The passion for his work is immediately noticeable, and that’s why it’s surprising when he produces a can of chewing tobacco and inserts a pinch between cheek and gum.
“I’m stressed. I can’t handle (organization),” Hearn states, adding that his partners “keep me organized, and keep this thing running.”
“Andy is the visionary,” DeArmond points out, though Hearn is quick to add that “there is no hierarchy here. We all have the same goal in mind, and they (DeArmond and Travis) believe in the vision.”
That vision, as far as The Pink Bow Tie Campaign is concerned: “There’s a cure for breast cancer, and we’re going to find it,” DeArmond states. “But we have to have help.”
THE HELP
The team at Grey Street Formal is finding more and more people willing to help each day.
“There are the three of us, but there’s also Patricia (Brown) and Vonda Gardner (co-owner of T.G.I. Friday’s restaurants in Fort Smith and Conway), and everyone who’s heard of it pushes it for us,” Hearn said. “We really rely a lot on our foot soldiers—unpaid help, spreading this word.”
According to The Pink Bow Tie Campaign website, the first New York-based event will start on Oct. 1 and consist of a “flash mob in Time Square” ending with “the NYC Halloween Parade.” Each October day and/or night in between will also have “some event,” Hearn said, though careful not to divulge all the details until plans are finalized.
“The potential in New York is just astronomical, and we’re not going to stop there. We want a national campaign. When people see a pink bow tie, we want them to know exactly what it stands for, and that’s Susan G. Komen.”
Hearn clarifies that he doesn’t want to replace the pink ribbon that has served as the organization’s icon for decades, but is instead interested in giving men a symbol to show their support in the fight against the disease.

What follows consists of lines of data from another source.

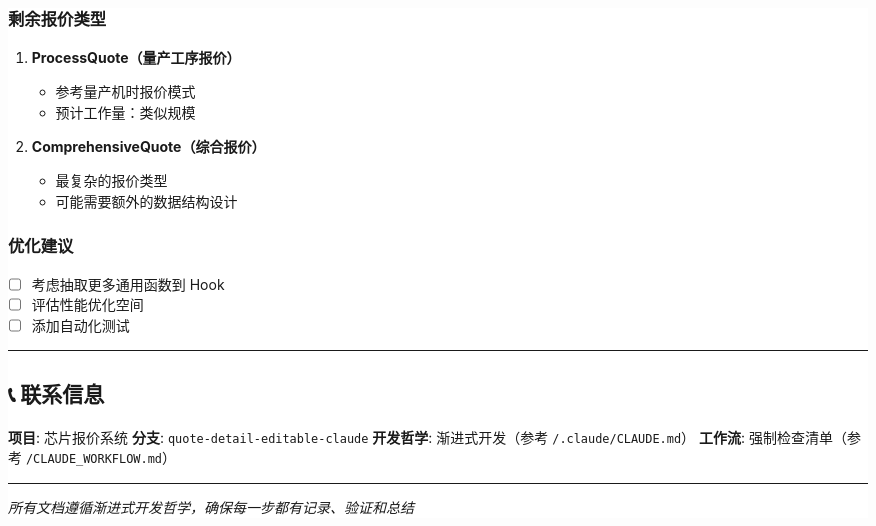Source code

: ### 剩余报价类型
1. **ProcessQuote（量产工序报价）**
   - 参考量产机时报价模式
   - 预计工作量：类似规模

2. **ComprehensiveQuote（综合报价）**
   - 最复杂的报价类型
   - 可能需要额外的数据结构设计

### 优化建议
- [ ] 考虑抽取更多通用函数到 Hook
- [ ] 评估性能优化空间
- [ ] 添加自动化测试

---

## 📞 联系信息

**项目**: 芯片报价系统
**分支**: `quote-detail-editable-claude`
**开发哲学**: 渐进式开发（参考 `/.claude/CLAUDE.md`）
**工作流**: 强制检查清单（参考 `/CLAUDE_WORKFLOW.md`）

---

*所有文档遵循渐进式开发哲学，确保每一步都有记录、验证和总结*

“We want to reach beyond the checkbook. Men should have a symbol beyond what they’re giving and what they’re doing. And what’s more manly than a bow tie?” Hearn laughs. “A pink one, that’s what.”
THE LESSON
In a short time, the Grey Street Formal team has owned the passion by which they are now driven — the passion of the pink bow tie. But Hearn is the first to admit that Brown was his inspiration, and that it wouldn’t have happened without her.

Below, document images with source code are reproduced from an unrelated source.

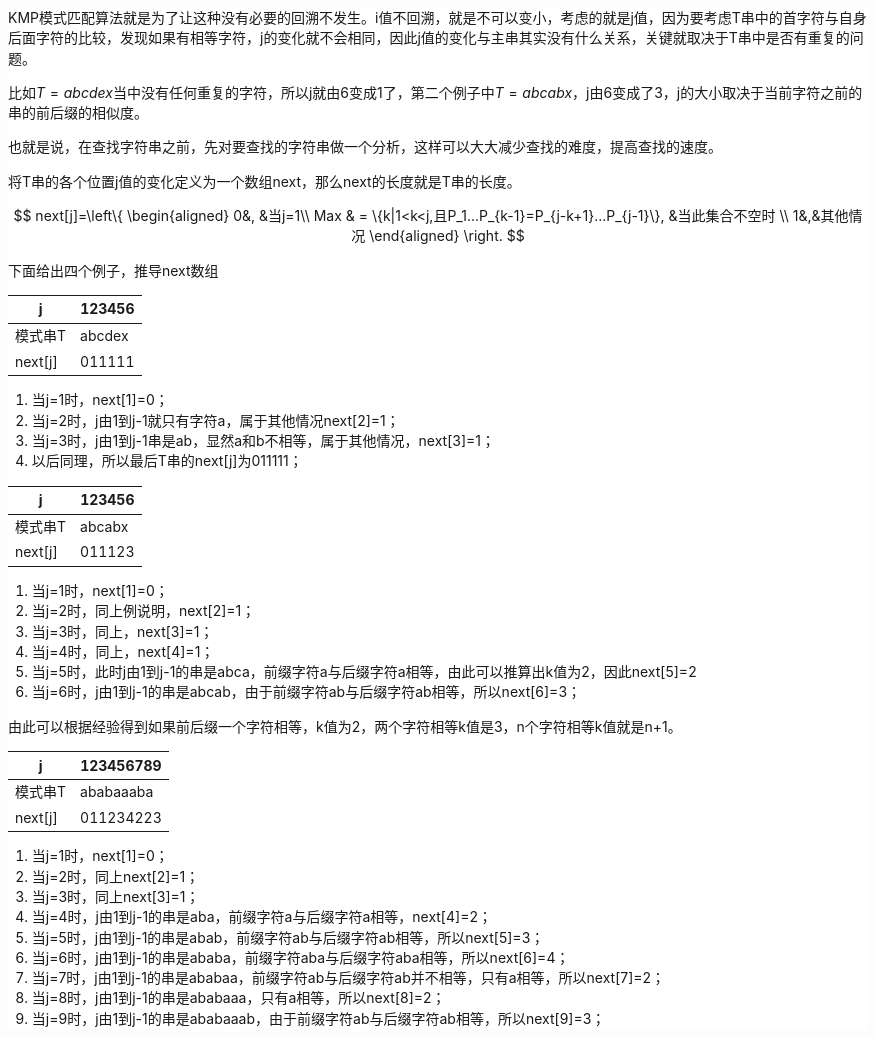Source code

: 
KMP模式匹配算法就是为了让这种没有必要的回溯不发生。i值不回溯，就是不可以变小，考虑的就是j值，因为要考虑T串中的首字符与自身后面字符的比较，发现如果有相等字符，j的变化就不会相同，因此j值的变化与主串其实没有什么关系，关键就取决于T串中是否有重复的问题。

比如$T=abcdex$当中没有任何重复的字符，所以j就由6变成1了，第二个例子中$T=abcabx$，j由6变成了3，j的大小取决于当前字符之前的串的前后缀的相似度。


也就是说，在查找字符串之前，先对要查找的字符串做一个分析，这样可以大大减少查找的难度，提高查找的速度。 

将T串的各个位置j值的变化定义为一个数组next，那么next的长度就是T串的长度。

$$ next[j]=\left\{
\begin{aligned}
0&,  &当j=1\\
Max & =  \{k|1<k<j,且P_1...P_{k-1}=P_{j-k+1}...P_{j-1}\}, &当此集合不空时 \\
1&,&其他情况
\end{aligned}
\right.
$$

下面给出四个例子，推导next数组

|j|123456|
|-|-|
|模式串T|abcdex| 
|next[j]|011111|
1. 当j=1时，next[1]=0；
2. 当j=2时，j由1到j-1就只有字符a，属于其他情况next[2]=1；
3. 当j=3时，j由1到j-1串是ab，显然a和b不相等，属于其他情况，next[3]=1；
4. 以后同理，所以最后T串的next[j]为011111；

|j|123456|
|-|-|
|模式串T|abcabx|
|next[j]|011123|

1. 当j=1时，next[1]=0；
2. 当j=2时，同上例说明，next[2]=1；
3. 当j=3时，同上，next[3]=1；
4. 当j=4时，同上，next[4]=1；
5. 当j=5时，此时j由1到j-1的串是abca，前缀字符a与后缀字符a相等，由此可以推算出k值为2，因此next[5]=2
6. 当j=6时，j由1到j-1的串是abcab，由于前缀字符ab与后缀字符ab相等，所以next[6]=3；

由此可以根据经验得到如果前后缀一个字符相等，k值为2，两个字符相等k值是3，n个字符相等k值就是n+1。

|j|123456789|
|-|-|
|模式串T|ababaaaba|
|next[j]|011234223|
1. 当j=1时，next[1]=0；
2. 当j=2时，同上next[2]=1；
3. 当j=3时，同上next[3]=1；
4. 当j=4时，j由1到j-1的串是aba，前缀字符a与后缀字符a相等，next[4]=2；
5. 当j=5时，j由1到j-1的串是abab，前缀字符ab与后缀字符ab相等，所以next[5]=3；
6. 当j=6时，j由1到j-1的串是ababa，前缀字符aba与后缀字符aba相等，所以next[6]=4；
7. 当j=7时，j由1到j-1的串是ababaa，前缀字符ab与后缀字符ab并不相等，只有a相等，所以next[7]=2；
8. 当j=8时，j由1到j-1的串是ababaaa，只有a相等，所以next[8]=2；
9. 当j=9时，j由1到j-1的串是ababaaab，由于前缀字符ab与后缀字符ab相等，所以next[9]=3；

“God, Patricia. She’s just her. I’ve never seen somebody be put in such a horrible situation, to have this happen to her again. Most people would throw in the towel, and just say, ‘Forget it,’ and most people wouldn’t blame them, or blame her if she was going to be like, ‘The universe hates me. God hates me.’ I wouldn’t blame her for that attitude. But she has flipped that on its head and said, ‘I know my lifespan. I know where I’m at. And I am going to appreciate every second of it.’ Unfortunately, there are girls being born in the next few months that, when they grow, they are going to develop breast cancer. It’s going to happen, and we need role models like Patricia. They need role models like that.”
As for that lesson Hearn has learned from Brown?
“You can take one of two roads. You can be gloomy and depressed and just continue to die every day, or you can die ONE day, and live every second up to that point.”